Druid can use Cassandra as a deep storage mechanism. Segments and their metadata are stored in Cassandra in two tables: index_storage
and descriptor_storage
. Underneath the hood, the Cassandra integration leverages Astyanax. The index storage table is a Chunked Object repository. It contains compressed segments for distribution to historical nodes. Since segments can be large, the Chunked Object storage allows the integration to multi-thread the write to Cassandra, and spreads the data across all the nodes in a cluster. The descriptor storage table is a normal C* table that stores the segment metadata.
I’m assuming you already have Cassandra installed. If not installed yet, follow this post to install Apache Cassandra.
Schema
Open terminal and go to Cassandra installation directory and run:
./bin/cqlsh
This will open Cassandra command line interface. Now create a new keyspace named druid.
CREATE KEYSPACE IF NOT EXISTS druid WITH replication = {'class':'SimpleStrategy', 'replication_factor':1}; USE druid;
Now create the schema. Below are the create statements for each:
CREATE TABLE index_storage(key text, chunk text, value blob, PRIMARY KEY (key, chunk)) WITH COMPACT STORAGE; CREATE TABLE descriptor_storage(key varchar, lastModified timestamp, descriptor varchar, PRIMARY KEY (key)) WITH COMPACT STORAGE;
Extension
druid-cassandra-storage is a community extension and does not come up with the distribution by default. You need to either download the extension jar files from maven or build it from the source.
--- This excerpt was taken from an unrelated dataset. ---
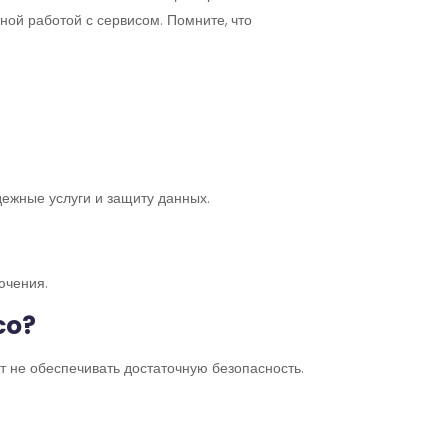
ой работой с сервисом. Помните, что
дежные услуги и защиту данных.
ючения.
co?
ут не обеспечивать достаточную безопасность.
Here, we’re going to use pull-deps
to download the extension from maven. Go to dist/druid/
directory from terminal and run:
java \ -cp "lib/*" \ -Ddruid.extensions.directory="extensions" \ -Ddruid.extensions.hadoopDependenciesDir="hadoop-dependencies" \ io.druid.cli.Main tools pull-deps \ --no-default-hadoop \ -c "io.druid.extensions.contrib:druid-cassandra-storage:0.12.0"
This will download the druid-cassandra-storage
extension from maven into extensions
directory.
Now In conf/druid/_common/common.runtime.properties
, add “druid-cassandra-storage” to druid.extensions.loadList
. If for example the list already contains “druid-parser-route”, the final property should look like:
druid.extensions.loadList=["druid-parser-route", "druid-cassandra-storage"].
Comment out the configurations for local storage under “Deep Storage” section and add appropriate values for Cassandra. After this, “Deep Storage” section should look like:
# # Deep storage # # For local disk (only viable in a cluster if this is a network mount): #druid.storage.type=local #druid.storage.storageDirectory=var/druid/segments # For HDFS: #druid.storage.type=hdfs #druid.storage.storageDirectory=/druid/segments # For S3: #druid.storage.type=s3 #druid.storage.bucket=your-bucket #druid.storage.baseKey=druid/segments #druid.s3.accessKey=... #druid.s3.secretKey=... # For Cassandra druid.storage.type=c* druid.storage.host=localhost:9160 druid.storage.keyspace=druid
You’re done. Now restart the servers to take effect. To test if it is working, load the sample data in druid and see segments data in Cassandra schemas using cqlsh
.